Jehane stepped around Malachi and placed herself between them. "I'm strong enough." She wasn't, she knew she wasn't, she cried all the time-but she was used to dealing with monsters. She'd always been dealing with monsters. Her earliest memory was of a monster attached to the woman who cared for her, and how it grew bigger when she looked at it. Tainter was much more of a monster than that one had been: everything like a human, but blackened, feeding on withered bonds, the real devil.

But she wasn't going to let him hurt Malachi any more. Maybe her entire childhood had been in preparation for this.

Tainter looked at her. "Nah, you're not strong enough either."

Jehane stared at him, listening intently to his shadow music. She realized, listening to the twang of it, that he was alone. Aya had arrived with him, but their music didn't intermingle. He had no connections to anybody else that were not black, dark notes; nobody would mourn him.

She wasn't alone. Even at her darkest moments as she struggled to rise past her handicaps and escape her solitary Tower room into a world of light and life beyond, she hadn't been alone. Not since Malachi had come to the children's ward, and maybe not before, either.
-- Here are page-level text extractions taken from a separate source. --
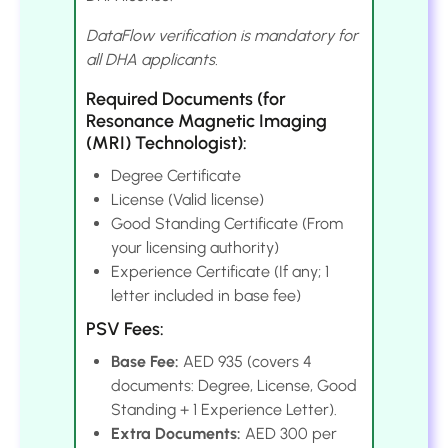
DataFlow verification is mandatory for
all DHA applicants.
Required Documents (for
Resonance Magnetic Imaging
(MRI) Technologist):
Degree Certificate
License (Valid license)
Good Standing Certificate (From
your licensing authority)
Experience Certificate (If any; 1
letter included in base fee)
PSV Fees:
Base Fee:
AED 935 (covers 4
documents: Degree, License, Good
Standing + 1 Experience Letter).
Extra Documents:
AED 300 per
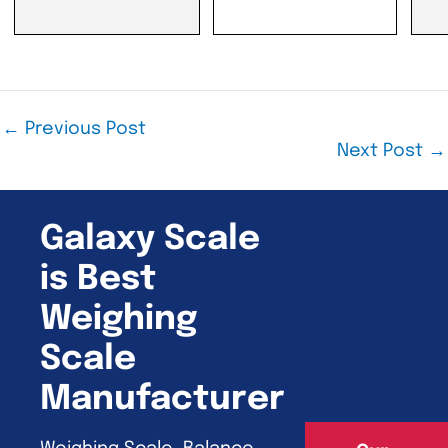
←
Previous Post
Next Post
→
Galaxy Scale
is Best
Weighing
Scale
Manufacturer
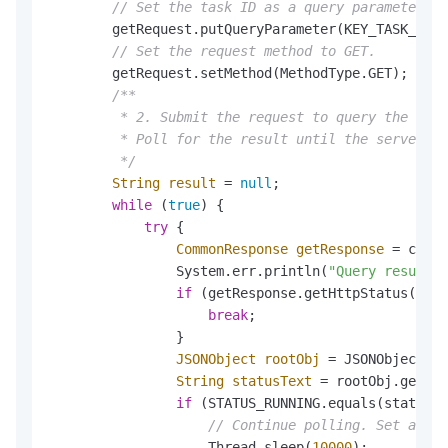
// Set the task ID as a query parameter.
        getRequest.putQueryParameter(KEY_TASK_ID, 
// Set the request method to GET.
        getRequest.setMethod(MethodType.GET);

/**

         * 2. Submit the request to query the audi
         * Poll for the result until the server re
         */
String
result
=
null
;

while
 (
true
) {

try
 {

CommonResponse
getResponse
=
 clien
                System.err.println(
"Query result: 
if
 (getResponse.getHttpStatus() !=
break
;

                }

JSONObject
rootObj
=
 JSONObject.pa
String
statusText
=
 rootObj.getStr
if
 (STATUS_RUNNING.equals(statusTe
// Continue polling. Set a pro
                    Thread.sleep(
10000
);
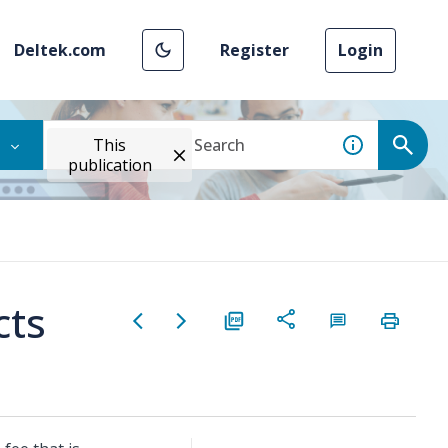
Deltek.com
Register
Login
This
publication
cts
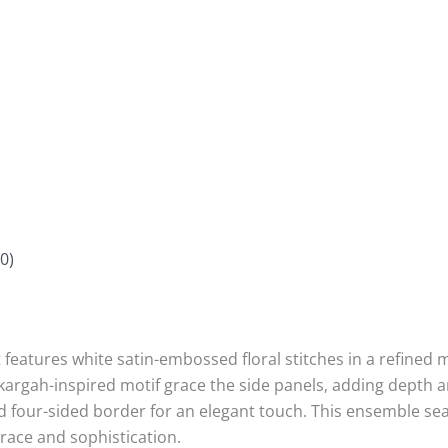
0)
t features white satin-embossed floral stitches in a refine
ikargah-inspired motif grace the side panels, adding depth a
ped four-sided border for an elegant touch. This ensemble s
grace and sophistication.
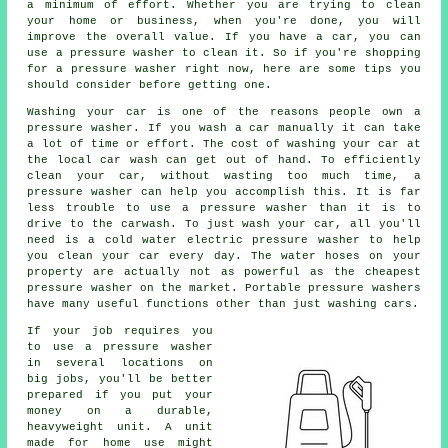
a minimum of effort. Whether you are trying to clean
your home or business, when you're done, you will
improve the overall value. If you have a car, you can
use a pressure washer to clean it. So if you're shopping
for a pressure washer right now, here are some tips you
should consider before getting one.
Washing your car is one of the reasons people own a
pressure washer. If you wash a car manually it can take
a lot of time or effort. The cost of washing your car at
the local car wash can get out of hand. To efficiently
clean your car, without wasting too much time, a
pressure washer can help you accomplish this. It is far
less trouble to use a pressure washer than it is to
drive to the carwash. To just wash your car, all you'll
need is a cold water electric pressure washer to help
you clean your car every day. The water hoses on your
property are actually not as powerful as the cheapest
pressure washer on the market. Portable pressure washers
have many useful functions other than just washing cars.
If your job requires you
to use a pressure washer
in several locations on
big jobs, you'll be better
prepared if you put your
money on a durable,
heavyweight unit. A unit
made for home use might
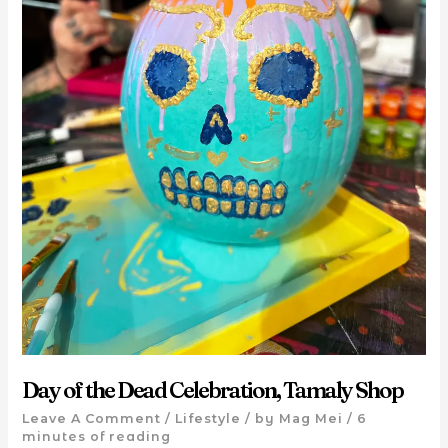
Day of the Dead Celebration, Tamaly Shop
Leave A Comment
/
Lifestyle
/ by
Mag Mei
/
6
minutes of reading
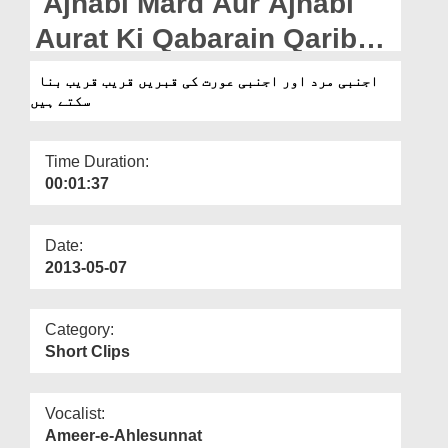
Ajnabi Mard Aur Ajnabi
Departments
Aurat Ki Qabarain Qarib
Our Websites
Qarib Bana Saktay Hain Ya
اجنبی مرد اور اجنبی عورت کی قبریں قریب قریب بنا
More
سکتے ہیں
Nahi?
Time Duration:
00:01:37
Date:
2013-05-07
Category:
Short Clips
Vocalist:
Ameer-e-Ahlesunnat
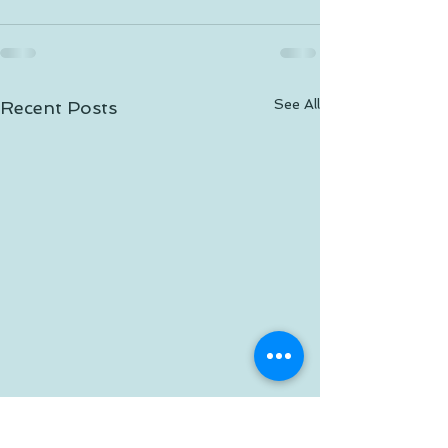
See All
Recent Posts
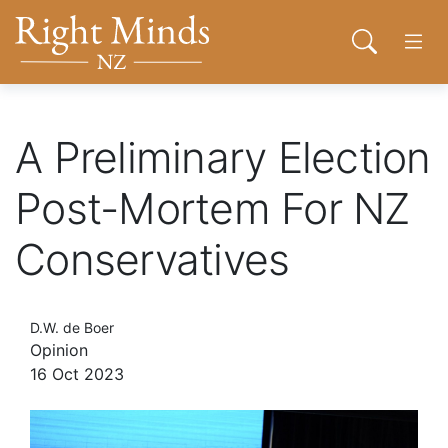
Back to top anchor
Skip
Skip
Right Minds NZ
to
to
Open sear
Open
main
navigation
content
About
A Preliminary Election
Donate
Post-Mortem For NZ
Conservatives
Tog
Join
D.W. de Boer
Contact
Opinion
16 Oct 2023
Network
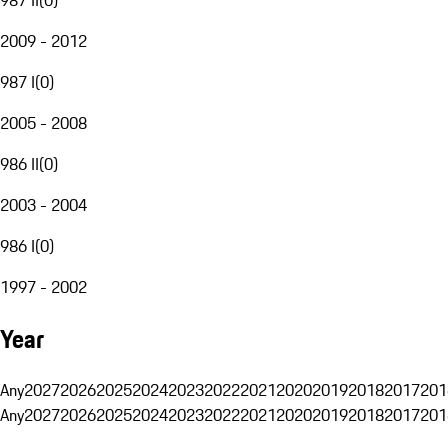
2009 - 2012
987 I
(
0
)
2005 - 2008
986 II
(
0
)
2003 - 2004
986 I
(
0
)
1997 - 2002
Year
Any
2027
2026
2025
2024
2023
2022
2021
2020
2019
2018
2017
201
Any
2027
2026
2025
2024
2023
2022
2021
2020
2019
2018
2017
201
The realization made her fear of Tainter melt almost entirely away. She still wanted to live, oh yes-but in Seth and his family, and in Ajax, and above all in endless Elian, she would. And in Malachi-

But Malachi wouldn't remember the Emily who had lived and laughed, only the Emily who was dead, a bleeding corpse. Tainter was doing his best to obscure the good memories with the bad, to destroy every connection Malachi had with what he once was.

"I am," she said. "I've got something you don't." She half-turned to Malachi, who was staring blankly at nothing at all. "Remember her properly, Malachi. You've got to remember Emily as she was. It will help."